STUDY TEXT START

Lindsey Jacobson ’10 reports: During winter break, 12 other students and I rekindled ties made by alumni more than 100 years ago, in an extended study trip to India.

We were all students in Religion 326A: Far From Thy Valley, a course dedicated to studying Colgate Baptist missionaries and their contributions to communities in northeast India. The course, taught by Asian studies, philosophy, and religion professor John Ross Carter, focused on the alumni as individuals and examined the dedication they needed to face missionary life. Each student then chose a missionary (a Colgate alumnus or spouse) to write a paper on.

Visiting the Council of Baptist Churches in North East India, Eastern Theological College, and Harding Theological College, we presented our papers to descendents of the people who were converted to Christianity by Colgate alumni, including Miles Bronson 1836, Cyrus Barker 1838, Ira Stoddard 1845, William Ward 1848, M.C. Mason 1872, Elnathan G. Phillips 1872, P.H. Moore 1876, and Frederick W. Harding 1904.

It was exciting to see the real-world connection to our classwork. The students and faculty we met in India were also inspired to learn more about the Colgate men and women who had such an impact on their lives. They expressed how grateful they were to the missionaries, and by extension, treated us with much kindness everywhere we went. We were considered honored guests, and they incorporated us into their “college families” through cultural presentations and sports.

It was an honor to represent Colgate and to be associated with the fine men and women who risked their lives for a calling.

STUDY TEXT END
PROVIDED DATA START

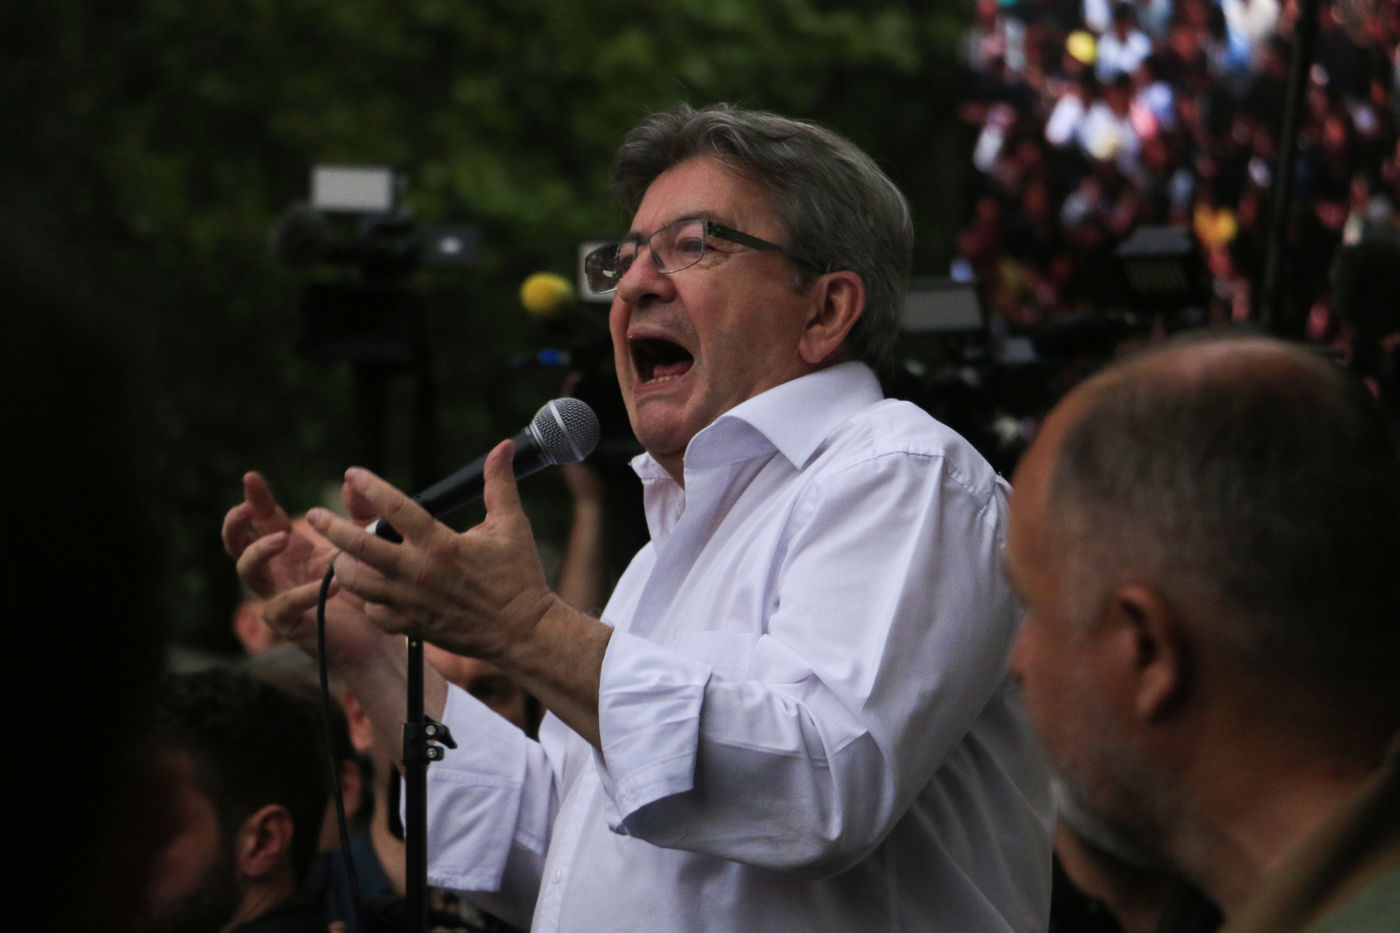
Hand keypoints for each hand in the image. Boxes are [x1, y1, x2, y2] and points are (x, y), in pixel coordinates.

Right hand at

PROVIDED DATA END

**TASK INSTRUCTIONS**
Return, word for word, everything in the India trip account from "It was exciting" down to "presentations and sports.". The material comes from a different source than the text.

**ANSWER BOX**
It was exciting to see the real-world connection to our classwork. The students and faculty we met in India were also inspired to learn more about the Colgate men and women who had such an impact on their lives. They expressed how grateful they were to the missionaries, and by extension, treated us with much kindness everywhere we went. We were considered honored guests, and they incorporated us into their “college families” through cultural presentations and sports.